## The task
Unless it is a picture, every line from the start of the entries through the line with "[41,48,101,59] LFV ATC -> [85,38,131,52] SCAT" must be retyped exactly.

## Data to use
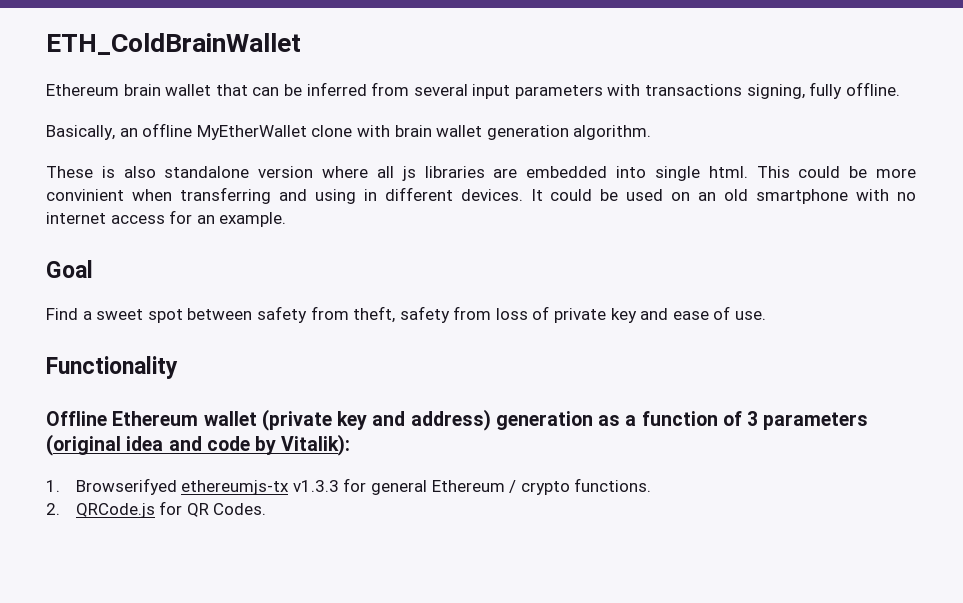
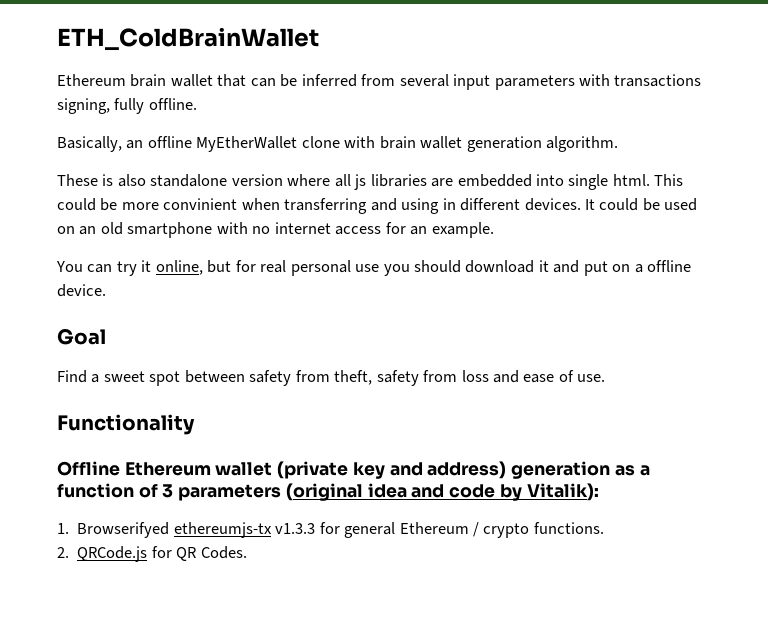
(287, 219) none -> [56,260,692,276] [57,284,106,297] // You can try it online, but for real personal use you should download it and put on a offline device.
[532,306,637,323] of private key -> (489, 376) none

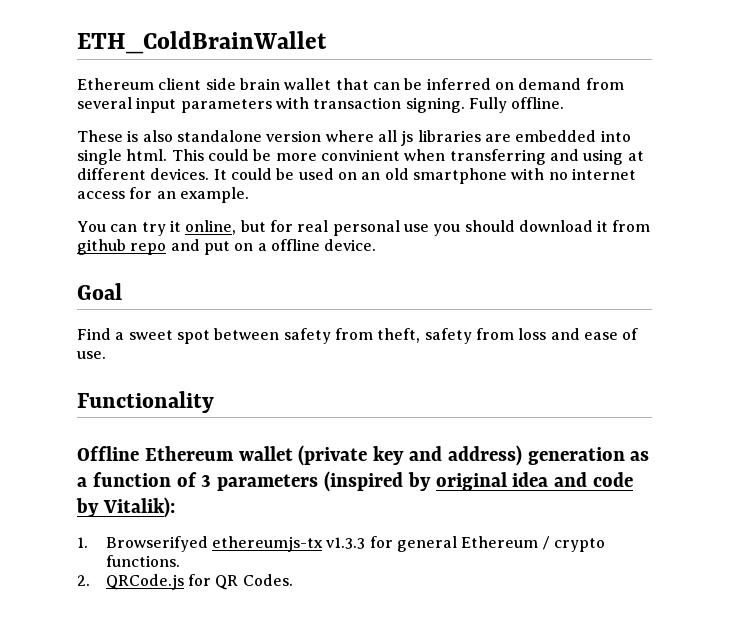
(126, 80) none -> [158,78,236,90] client side
(357, 80) none -> [494,78,582,90] on demand
[614,74,702,87] [57,98,197,114] [57,136,619,152] transactions signing, fully offline. // Basically, an offline MyEtherWallet clone with brain wallet generation algorithm. -> [313,97,565,113] transaction signing. Fully offline.
[442,198,456,210] in -> [627,151,644,161] at
(549, 266) none -> [612,220,651,232] [77,239,167,255] from github repo
[285,483,363,501] (original -> [324,471,507,492] (inspired by original

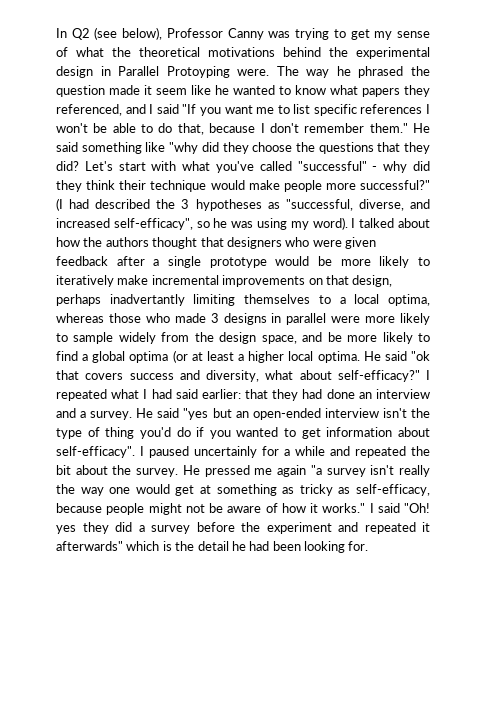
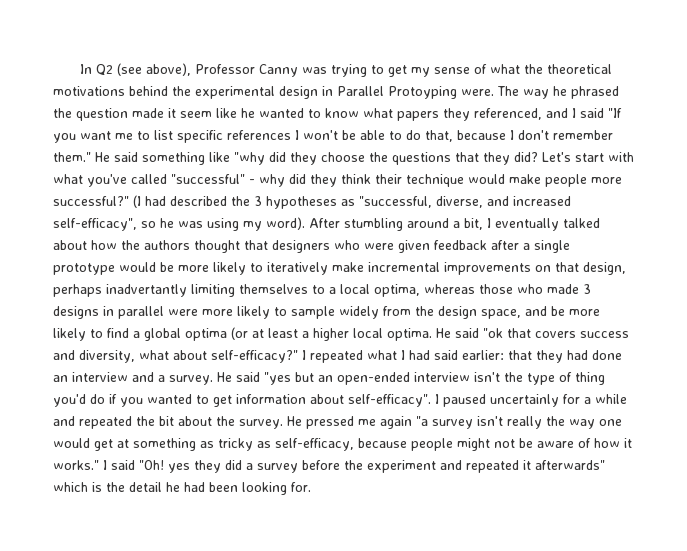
[122,27,163,40] below), -> [145,63,191,76] above),
[351,218,356,228] I -> [309,218,559,231] After stumbling around a bit, I eventually

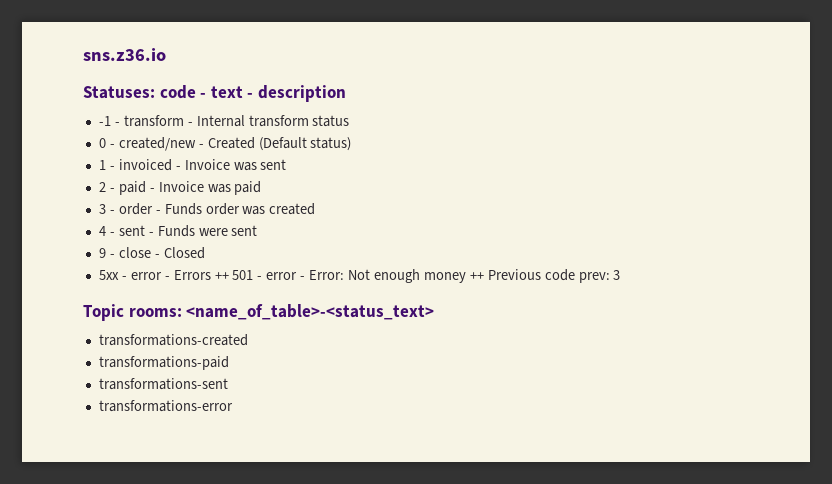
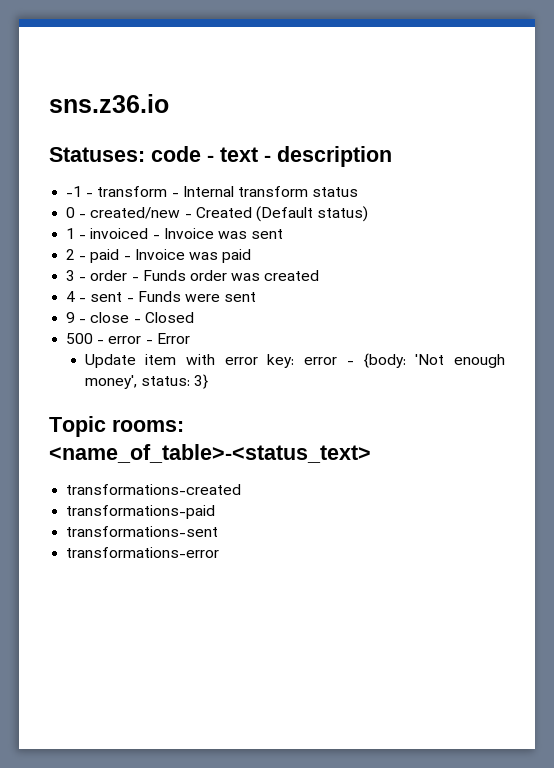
[98,269,621,283] 5xx - error - Errors ++ 501 - error - Error: Not enough money ++ Previous code prev: 3 -> [66,333,190,344] [84,353,506,368] [84,374,209,389] 500 - error - Error // Update item with error key: error - {body: 'Not enough money', status: 3}

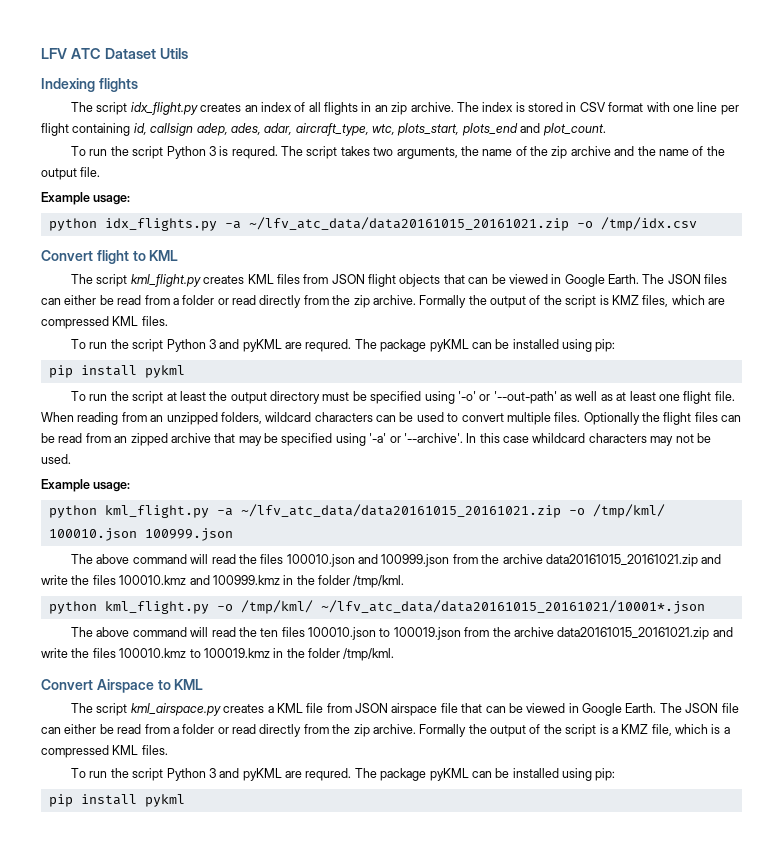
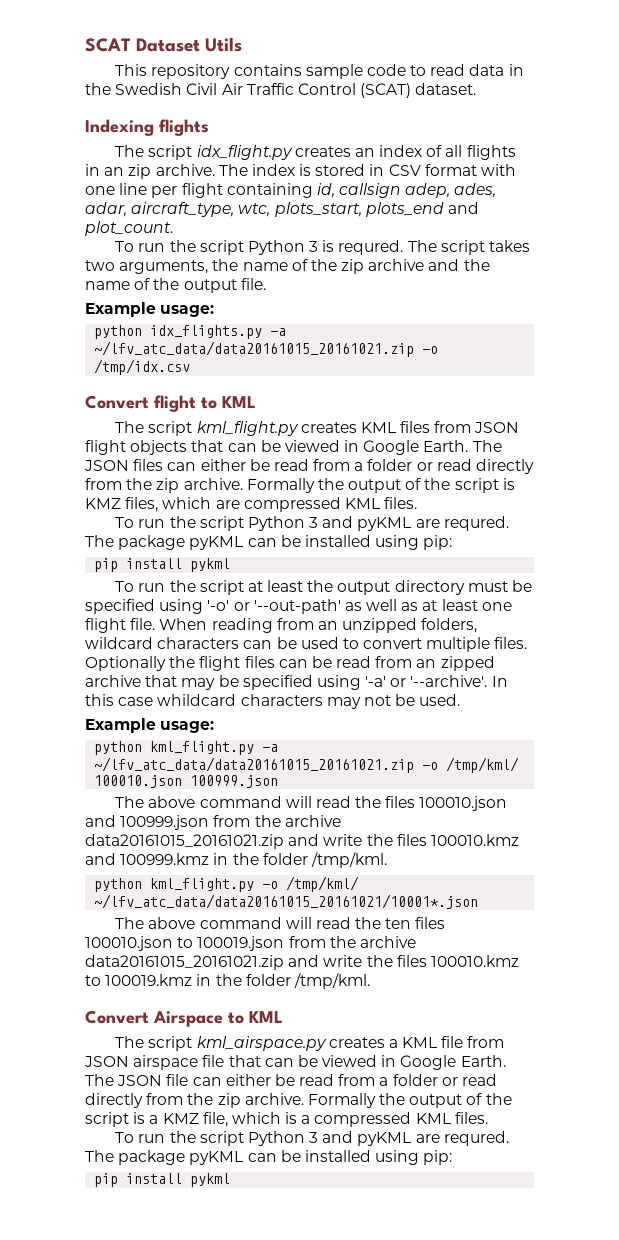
[41,48,101,59] LFV ATC -> [85,38,131,52] SCAT
(188, 53) none -> [115,64,524,79] [85,83,477,98] // This repository contains sample code to read data in the Swedish Civil Air Traffic Control (SCAT) dataset.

## Task result
(287, 219) none -> [56,260,692,276] [57,284,106,297] // You can try it online, but for real personal use you should download it and put on a offline device.
[532,306,637,323] of private key -> (489, 376) none

(126, 80) none -> [158,78,236,90] client side
(357, 80) none -> [494,78,582,90] on demand
[614,74,702,87] [57,98,197,114] [57,136,619,152] transactions signing, fully offline. // Basically, an offline MyEtherWallet clone with brain wallet generation algorithm. -> [313,97,565,113] transaction signing. Fully offline.
[442,198,456,210] in -> [627,151,644,161] at
(549, 266) none -> [612,220,651,232] [77,239,167,255] from github repo
[285,483,363,501] (original -> [324,471,507,492] (inspired by original

[122,27,163,40] below), -> [145,63,191,76] above),
[351,218,356,228] I -> [309,218,559,231] After stumbling around a bit, I eventually

[98,269,621,283] 5xx - error - Errors ++ 501 - error - Error: Not enough money ++ Previous code prev: 3 -> [66,333,190,344] [84,353,506,368] [84,374,209,389] 500 - error - Error // Update item with error key: error - {body: 'Not enough money', status: 3}

[41,48,101,59] LFV ATC -> [85,38,131,52] SCAT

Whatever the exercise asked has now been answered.